## [DATASET EXTRACT]
* START *

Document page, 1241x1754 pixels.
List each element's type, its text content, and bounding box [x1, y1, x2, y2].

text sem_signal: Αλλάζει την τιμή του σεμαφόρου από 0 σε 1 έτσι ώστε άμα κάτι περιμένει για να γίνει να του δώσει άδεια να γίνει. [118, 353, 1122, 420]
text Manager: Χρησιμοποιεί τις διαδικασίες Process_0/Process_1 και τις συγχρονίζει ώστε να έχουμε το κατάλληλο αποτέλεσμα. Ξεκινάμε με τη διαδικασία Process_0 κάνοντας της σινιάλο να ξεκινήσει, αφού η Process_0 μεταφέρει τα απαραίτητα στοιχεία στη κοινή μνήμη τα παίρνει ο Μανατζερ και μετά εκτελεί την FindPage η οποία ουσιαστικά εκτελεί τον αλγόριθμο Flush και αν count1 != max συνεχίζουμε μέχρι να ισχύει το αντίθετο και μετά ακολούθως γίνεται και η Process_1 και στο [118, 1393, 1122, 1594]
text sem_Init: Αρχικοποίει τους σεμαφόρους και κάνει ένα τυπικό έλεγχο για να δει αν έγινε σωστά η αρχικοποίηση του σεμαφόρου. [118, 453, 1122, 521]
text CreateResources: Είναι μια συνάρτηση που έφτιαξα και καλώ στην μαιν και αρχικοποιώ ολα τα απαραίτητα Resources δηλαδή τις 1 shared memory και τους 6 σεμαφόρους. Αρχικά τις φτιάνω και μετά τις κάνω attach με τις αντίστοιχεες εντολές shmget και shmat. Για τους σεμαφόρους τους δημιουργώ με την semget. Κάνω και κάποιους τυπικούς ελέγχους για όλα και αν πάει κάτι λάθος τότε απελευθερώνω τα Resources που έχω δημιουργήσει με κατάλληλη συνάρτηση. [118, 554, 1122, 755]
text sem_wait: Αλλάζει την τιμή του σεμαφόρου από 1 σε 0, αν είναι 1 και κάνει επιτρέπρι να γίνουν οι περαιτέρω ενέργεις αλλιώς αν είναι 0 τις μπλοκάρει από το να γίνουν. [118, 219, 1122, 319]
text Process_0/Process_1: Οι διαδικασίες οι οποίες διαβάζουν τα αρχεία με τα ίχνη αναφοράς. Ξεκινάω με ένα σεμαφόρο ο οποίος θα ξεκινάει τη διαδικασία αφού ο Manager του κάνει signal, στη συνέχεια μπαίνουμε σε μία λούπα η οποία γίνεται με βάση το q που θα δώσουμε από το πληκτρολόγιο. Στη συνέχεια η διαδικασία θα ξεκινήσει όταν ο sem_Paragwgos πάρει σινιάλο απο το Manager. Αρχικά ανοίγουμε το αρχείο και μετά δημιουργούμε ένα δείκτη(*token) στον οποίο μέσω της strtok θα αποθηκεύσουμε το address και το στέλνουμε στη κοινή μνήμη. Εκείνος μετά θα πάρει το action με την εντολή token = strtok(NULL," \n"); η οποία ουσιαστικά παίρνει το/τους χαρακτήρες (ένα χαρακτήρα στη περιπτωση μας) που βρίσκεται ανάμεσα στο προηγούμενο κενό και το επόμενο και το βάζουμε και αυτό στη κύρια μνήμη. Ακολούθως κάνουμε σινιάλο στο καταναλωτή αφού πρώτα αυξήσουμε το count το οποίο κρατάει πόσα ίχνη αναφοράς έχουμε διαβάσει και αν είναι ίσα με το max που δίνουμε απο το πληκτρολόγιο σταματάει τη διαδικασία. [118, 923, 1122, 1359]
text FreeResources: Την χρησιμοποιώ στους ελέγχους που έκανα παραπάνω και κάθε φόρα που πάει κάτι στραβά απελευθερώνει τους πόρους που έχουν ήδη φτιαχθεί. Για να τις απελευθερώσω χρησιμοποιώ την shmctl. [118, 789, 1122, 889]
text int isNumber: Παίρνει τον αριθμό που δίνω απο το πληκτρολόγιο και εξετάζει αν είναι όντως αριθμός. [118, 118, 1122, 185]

* END *

Copy out every line of the records above word for word, changing nothing.

## [RESULT]
Document page, 1241x1754 pixels.
List each element's type, its text content, and bounding box [x1, y1, x2, y2].

text sem_signal: Αλλάζει την τιμή του σεμαφόρου από 0 σε 1 έτσι ώστε άμα κάτι περιμένει για να γίνει να του δώσει άδεια να γίνει. [118, 353, 1122, 420]
text Manager: Χρησιμοποιεί τις διαδικασίες Process_0/Process_1 και τις συγχρονίζει ώστε να έχουμε το κατάλληλο αποτέλεσμα. Ξεκινάμε με τη διαδικασία Process_0 κάνοντας της σινιάλο να ξεκινήσει, αφού η Process_0 μεταφέρει τα απαραίτητα στοιχεία στη κοινή μνήμη τα παίρνει ο Μανατζερ και μετά εκτελεί την FindPage η οποία ουσιαστικά εκτελεί τον αλγόριθμο Flush και αν count1 != max συνεχίζουμε μέχρι να ισχύει το αντίθετο και μετά ακολούθως γίνεται και η Process_1 και στο [118, 1393, 1122, 1594]
text sem_Init: Αρχικοποίει τους σεμαφόρους και κάνει ένα τυπικό έλεγχο για να δει αν έγινε σωστά η αρχικοποίηση του σεμαφόρου. [118, 453, 1122, 521]
text CreateResources: Είναι μια συνάρτηση που έφτιαξα και καλώ στην μαιν και αρχικοποιώ ολα τα απαραίτητα Resources δηλαδή τις 1 shared memory και τους 6 σεμαφόρους. Αρχικά τις φτιάνω και μετά τις κάνω attach με τις αντίστοιχεες εντολές shmget και shmat. Για τους σεμαφόρους τους δημιουργώ με την semget. Κάνω και κάποιους τυπικούς ελέγχους για όλα και αν πάει κάτι λάθος τότε απελευθερώνω τα Resources που έχω δημιουργήσει με κατάλληλη συνάρτηση. [118, 554, 1122, 755]
text sem_wait: Αλλάζει την τιμή του σεμαφόρου από 1 σε 0, αν είναι 1 και κάνει επιτρέπρι να γίνουν οι περαιτέρω ενέργεις αλλιώς αν είναι 0 τις μπλοκάρει από το να γίνουν. [118, 219, 1122, 319]
text Process_0/Process_1: Οι διαδικασίες οι οποίες διαβάζουν τα αρχεία με τα ίχνη αναφοράς. Ξεκινάω με ένα σεμαφόρο ο οποίος θα ξεκινάει τη διαδικασία αφού ο Manager του κάνει signal, στη συνέχεια μπαίνουμε σε μία λούπα η οποία γίνεται με βάση το q που θα δώσουμε από το πληκτρολόγιο. Στη συνέχεια η διαδικασία θα ξεκινήσει όταν ο sem_Paragwgos πάρει σινιάλο απο το Manager. Αρχικά ανοίγουμε το αρχείο και μετά δημιουργούμε ένα δείκτη(*token) στον οποίο μέσω της strtok θα αποθηκεύσουμε το address και το στέλνουμε στη κοινή μνήμη. Εκείνος μετά θα πάρει το action με την εντολή token = strtok(NULL," \n"); η οποία ουσιαστικά παίρνει το/τους χαρακτήρες (ένα χαρακτήρα στη περιπτωση μας) που βρίσκεται ανάμεσα στο προηγούμενο κενό και το επόμενο και το βάζουμε και αυτό στη κύρια μνήμη. Ακολούθως κάνουμε σινιάλο στο καταναλωτή αφού πρώτα αυξήσουμε το count το οποίο κρατάει πόσα ίχνη αναφοράς έχουμε διαβάσει και αν είναι ίσα με το max που δίνουμε απο το πληκτρολόγιο σταματάει τη διαδικασία. [118, 923, 1122, 1359]
text FreeResources: Την χρησιμοποιώ στους ελέγχους που έκανα παραπάνω και κάθε φόρα που πάει κάτι στραβά απελευθερώνει τους πόρους που έχουν ήδη φτιαχθεί. Για να τις απελευθερώσω χρησιμοποιώ την shmctl. [118, 789, 1122, 889]
text int isNumber: Παίρνει τον αριθμό που δίνω απο το πληκτρολόγιο και εξετάζει αν είναι όντως αριθμός. [118, 118, 1122, 185]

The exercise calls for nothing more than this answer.